Menurut laporan itu, Hadi Purnomo menerapkan taktik tangan besi dalam menekan wajib pajak. Antara lain dengan menerbitkan pencekalan bagi eksekutif-eksekutif perusahaan yang yang sedang dalam proses pemeriksaaan bawahannya. Lebih jauh, digambarkan bahwa Hadi Purnomo juga ‘meneror’ wajib
pajak kaya dengan menunjukkan foto-foto satelit properti mereka di luar negeri.
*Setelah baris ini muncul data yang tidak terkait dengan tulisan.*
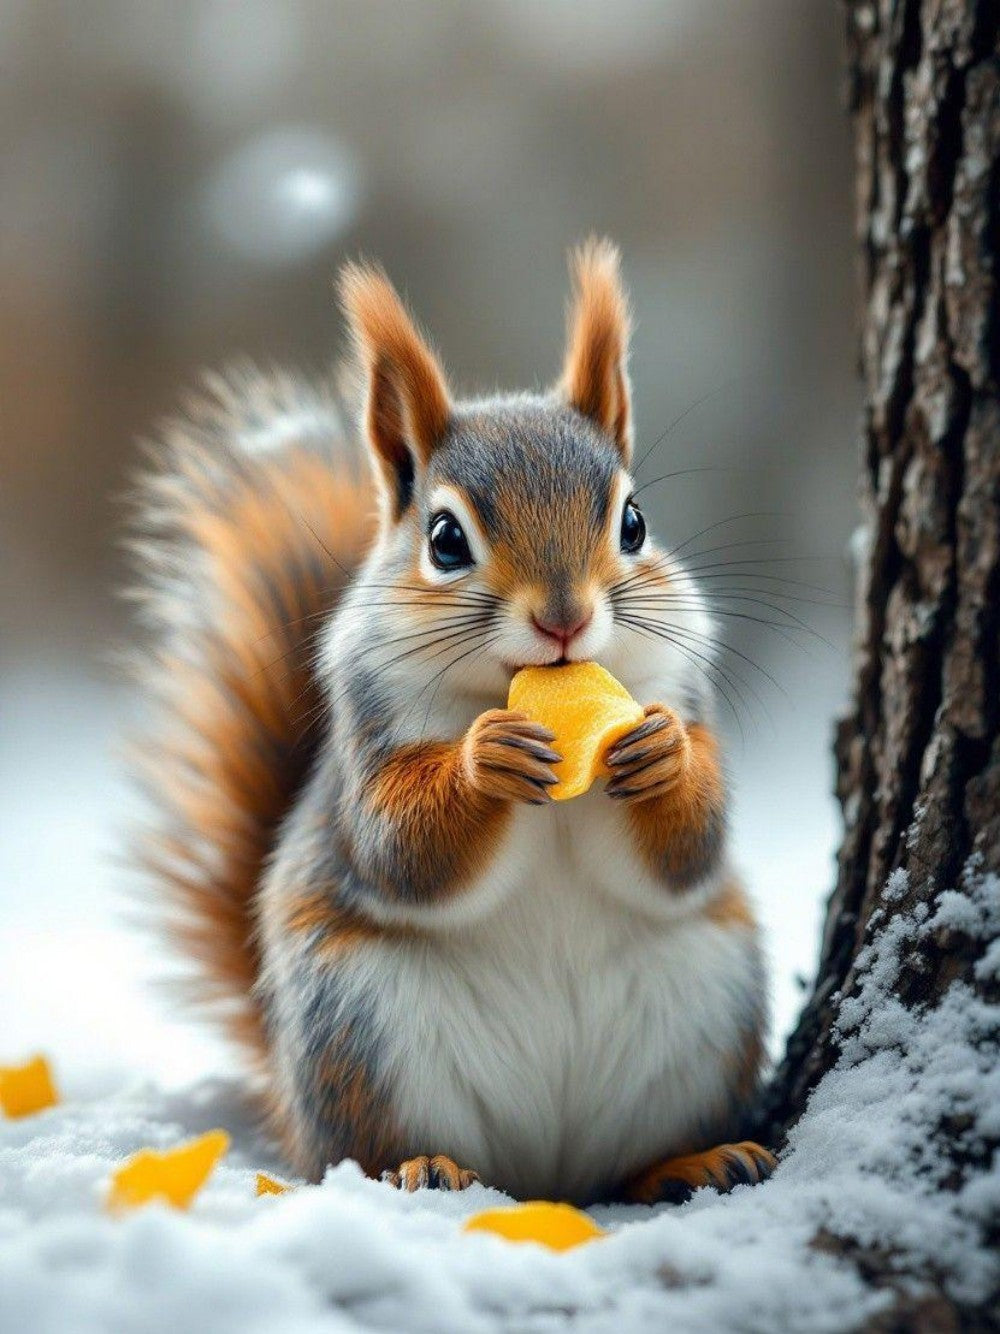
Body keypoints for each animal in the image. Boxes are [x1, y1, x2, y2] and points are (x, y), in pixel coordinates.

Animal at [130, 239, 774, 1204]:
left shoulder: (681, 685)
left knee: (625, 1166)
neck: (505, 690)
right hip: (360, 1027)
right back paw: (423, 1166)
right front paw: (483, 762)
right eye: (444, 540)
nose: (564, 619)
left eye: (634, 522)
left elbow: (691, 849)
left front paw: (663, 754)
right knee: (364, 1150)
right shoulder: (365, 741)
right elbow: (400, 848)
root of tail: (543, 1177)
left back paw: (692, 1160)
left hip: (708, 1004)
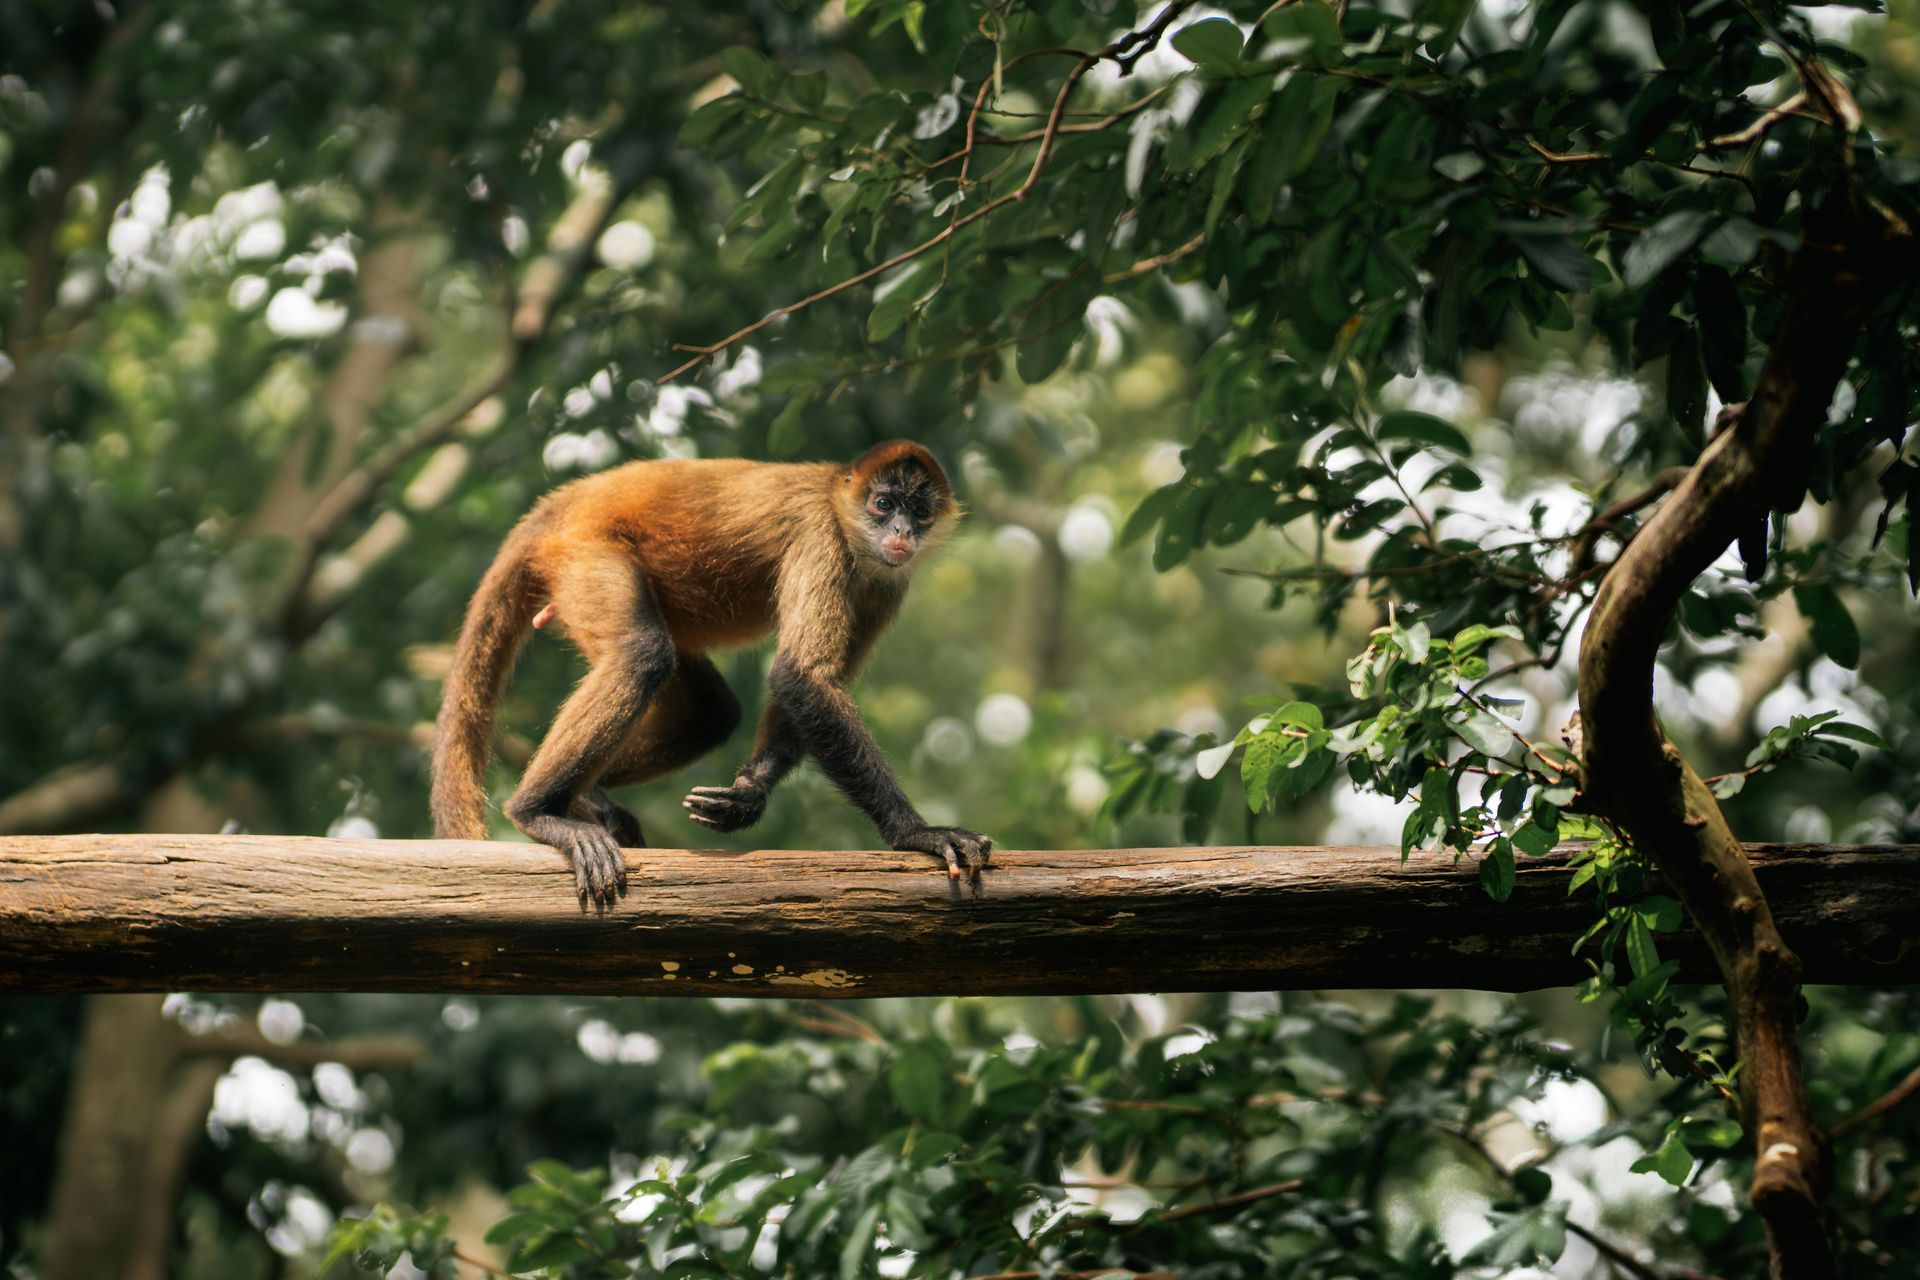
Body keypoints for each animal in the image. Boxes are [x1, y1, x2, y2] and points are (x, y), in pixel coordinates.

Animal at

“Di masa kepemimpinannya, disiplin aparat pajak terkikis dan surat ketetapan pajak menjadi norma, memaksa perusahaan untuk bernegosiasi (yaitu dengan membayar suap) untuk mendapatkan keputusan yang lebih masuk akal,” tulis laporan itu.
Di bagian lain laporannya, Heidt menulis bahwa akhirnya Presiden Susilo Bambang Yudhoyono mengganti Hadi Poernomo. Hal ini, menurut Heidt, merupakan cermin dari dukungan SBY kepada Menteri Keuangan kala itu, Sri Mulyani Indrawati, yang ingin melakukan reformasi di jajarannya.
Disebutkan pula bahwa penggantian Hadi Purnomo itu berlangsung hanya tiga hari sesudah Sri Mulyani bertemu dengan negara-negara donor dan mengumumkan bahwa dua tokoh penting Indonesia akan membantunya untuk melaksanakan reformasi di sektor pajak dan keuangan. Dua tokoh itu adalah
Darmin Nasution yang menggantikan Hadi Purnomo, dan Anwar Suprijadi menduduki Dirjen Bea dan Cukai.
Dikatakan, Sri Mulyani melantik para dirjen baru itu pada 26 April 2006, hanya dua hari sesudah ia tiba di Jakarta dari perjalanan ke Amerika Serikat. Anggito Abimanyu, yang kala itu menjadi salah satu pejabat Kemenkeu dibawah Sri Mulyani, mengatakan pergantian pejabat itu baru merupakan langkah
pertama dari serangkaian reformasi yang akan dijalankan.
Reformasi perpajakan itu merupakan salah satu desakan pengusaha Amerika Serikat kepada Sri Mulyani yang menganggap keberadaan Hadi Purnomo mengganggu bagi jalannya reformasi.
Menurut Johan Budi (Jubir KPK), KPK menyidik kasus dugaan korupsi yang menjerat Hadi berawal dari laporan masyarakat yang masuk ke Direktorat Pengaduan Masyarakat KPK. Tidak ada data maupun informasi yang diambil KPK dari Wikileaks ketika memulai penyelidikan kasus pajak yang menjerat Hadi tersebut karena tidak ada kaitannya.
Kita semua berharap KPK dapat menuntaskan kasus ini dengan berani dan tegas tanpa pandang bulu sehingga kasus BCA serta BLBI dapat segera diselesaikan sehingga masyarakat dan negara ini tidak terus menjadi korban para koruptor yang tidak bertanggung jawab. Mari kita tunggu kelanjutan kasus ini.